In the highlighted publication, Andres et al. expand the toolkit for GA detection by developing and testing ratiometric, degradation-based biosensors with improved sensitivity for high throughput experiments in transient expression systems. These sensors are based on components of the intrinsic GA perception machinery, the DELLA transcriptional regulators, which encompass GA-INSENSITIVE (GAI), REPRESSOR OF ga1-3 (RGA), RGA-LIKE 1 (RGL1), RGL2 and RGL3. In the absence of GA, DELLA proteins suppress transcriptional GA responses. When GA binds the GA receptor GA INSENSITIVE DWARF 1 (GID1), a complex forms between GID1, DELLAs and the F-box protein SLEEPY 1 (SLY1). SLY1 is part of an SKP1/CUL1/F-box (SCF) E3 ubiquitin ligase complex that catalyses the polyubiquitination of DELLA proteins, thereby triggering their proteasomal degradation and alleviating the repression of GA responses (Fig. 1a). For their biosensors, Andres et al. fused the DELLA sequences to a firefly luciferase (FF) reporter; a renilla luciferase (REN) was encoded in the same transcript, separated by a 2A ribosomal skipping sequence. This design enabled the observation of DELLA biosensor degradation via FF luminescence, with REN luminescence being used as a signal for normalisation (Fig. 1b).

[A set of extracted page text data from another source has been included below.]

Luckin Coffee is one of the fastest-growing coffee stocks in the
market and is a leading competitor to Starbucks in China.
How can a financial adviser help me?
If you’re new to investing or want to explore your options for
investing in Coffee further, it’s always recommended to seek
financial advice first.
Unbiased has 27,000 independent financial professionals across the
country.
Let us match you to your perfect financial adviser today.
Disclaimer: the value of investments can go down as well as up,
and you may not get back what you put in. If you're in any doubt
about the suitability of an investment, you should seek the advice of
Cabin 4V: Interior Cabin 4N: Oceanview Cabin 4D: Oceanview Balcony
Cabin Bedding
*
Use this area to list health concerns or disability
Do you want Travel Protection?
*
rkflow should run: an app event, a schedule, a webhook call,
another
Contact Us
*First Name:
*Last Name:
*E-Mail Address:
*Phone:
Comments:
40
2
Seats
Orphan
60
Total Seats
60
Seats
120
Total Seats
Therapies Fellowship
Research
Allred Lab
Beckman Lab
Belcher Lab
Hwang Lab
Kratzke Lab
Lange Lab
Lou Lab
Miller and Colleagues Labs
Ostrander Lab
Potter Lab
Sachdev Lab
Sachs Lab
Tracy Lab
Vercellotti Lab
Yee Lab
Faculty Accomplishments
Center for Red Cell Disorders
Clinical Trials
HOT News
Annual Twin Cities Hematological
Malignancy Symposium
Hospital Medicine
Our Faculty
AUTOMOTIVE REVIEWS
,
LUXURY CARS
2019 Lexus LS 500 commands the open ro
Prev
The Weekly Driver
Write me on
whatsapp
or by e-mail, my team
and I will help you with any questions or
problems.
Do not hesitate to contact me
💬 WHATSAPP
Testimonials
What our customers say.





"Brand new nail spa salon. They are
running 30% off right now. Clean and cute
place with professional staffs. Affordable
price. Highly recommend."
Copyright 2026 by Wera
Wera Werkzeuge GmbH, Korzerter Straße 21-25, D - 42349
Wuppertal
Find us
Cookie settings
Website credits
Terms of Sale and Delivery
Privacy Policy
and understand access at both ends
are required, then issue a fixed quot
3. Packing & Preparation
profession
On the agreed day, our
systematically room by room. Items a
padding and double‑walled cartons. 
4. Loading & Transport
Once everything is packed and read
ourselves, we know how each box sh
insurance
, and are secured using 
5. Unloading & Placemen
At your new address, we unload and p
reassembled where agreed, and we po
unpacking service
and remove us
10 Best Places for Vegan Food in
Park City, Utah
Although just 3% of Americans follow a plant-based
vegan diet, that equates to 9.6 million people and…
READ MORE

These DELLA-based biosensors were tested in Arabidopsis wild-type protoplasts. All biosensors exhibited a reduced FF/REN luminescence ratio with increasing concentrations of bioactive GAs, while the luminescence ratio remained unchanged for negative controls. Sensitivity varied among sensors: RGA-FF exhibited remarkable sensitivity, showing a response even at very low concentrations of 10 pM GA₄ or GA₇, while RGL3 required 100 nM GA₄ for a discernible reduction in luminescence ratio. Additionally, the degradation response was rapid, with RGA-FF displaying detectable degradation within 30 minutes of exposure to micromolar concentrations of GA₄.  

Once the authors were confident that their DELLA-FF biosensors could reliably report changes in GA concentration, they set out to tackle biological questions concerning GA metabolism and transport: treatment with the GA precursors GA₉ and GA₂₀ showed that GA₉ triggered a reduction in FF/REN luminescence ratio of all DELLA-FF sensors at significantly lower concentrations than GA₂₀, suggesting that GA₉ is more readily converted into bioactive GA. Moreover, RGA-FF was used to assess the efficacy of GA2ox catabolic enzymes: overexpression of GA20ox1 or GA20ox2, but not of GA20ox8, resulted in reduced degradation of RGA-FF. Finally, RGA-FF confirmed the in-planta GA transport activity of NRT1/PTR FAMILY 3 (NPF3), a protein previously shown to transport GA in yeast and Xenopus oocytes. Co-expression of RGA-FF and NPF3 enhanced the drop in FF/REN luminescence ratio in the presence of GA₃, but not GA₄, suggesting that NPF3 exhibits selectivity for transporting GA₃ over GA₄.

In summary, Andres et al. demonstrated the suitability of their DELLA-FF biosensors for user-friendly quantification of GA dynamics with moderately high throughput, making them ideal tools for screening approaches. In addition, the exceptionally high sensitivity of RGA-FF surpasses that of existing sensors, making it an excellent tool for monitoring metabolic and signalling processes at low, physiologically relevant GA concentrations. The authors thus see their DELLA-FF biosensors complementing the suite of existing GA biosensors: FRET-based GA Perception Sensor 1 (GPS1) is primarily designed to quantify endogenous hormone levels in intact tissues (Rizza et al., 2017) while Hormone-Activated Cas9-based Repressors (HACRs) can be used to manipulate cellular processes in response to GA (Khakhar et al., 2018). Collectively, these tools will advance our understanding of the intricate mechanisms governing GA accumulation and signalling throughout plant development.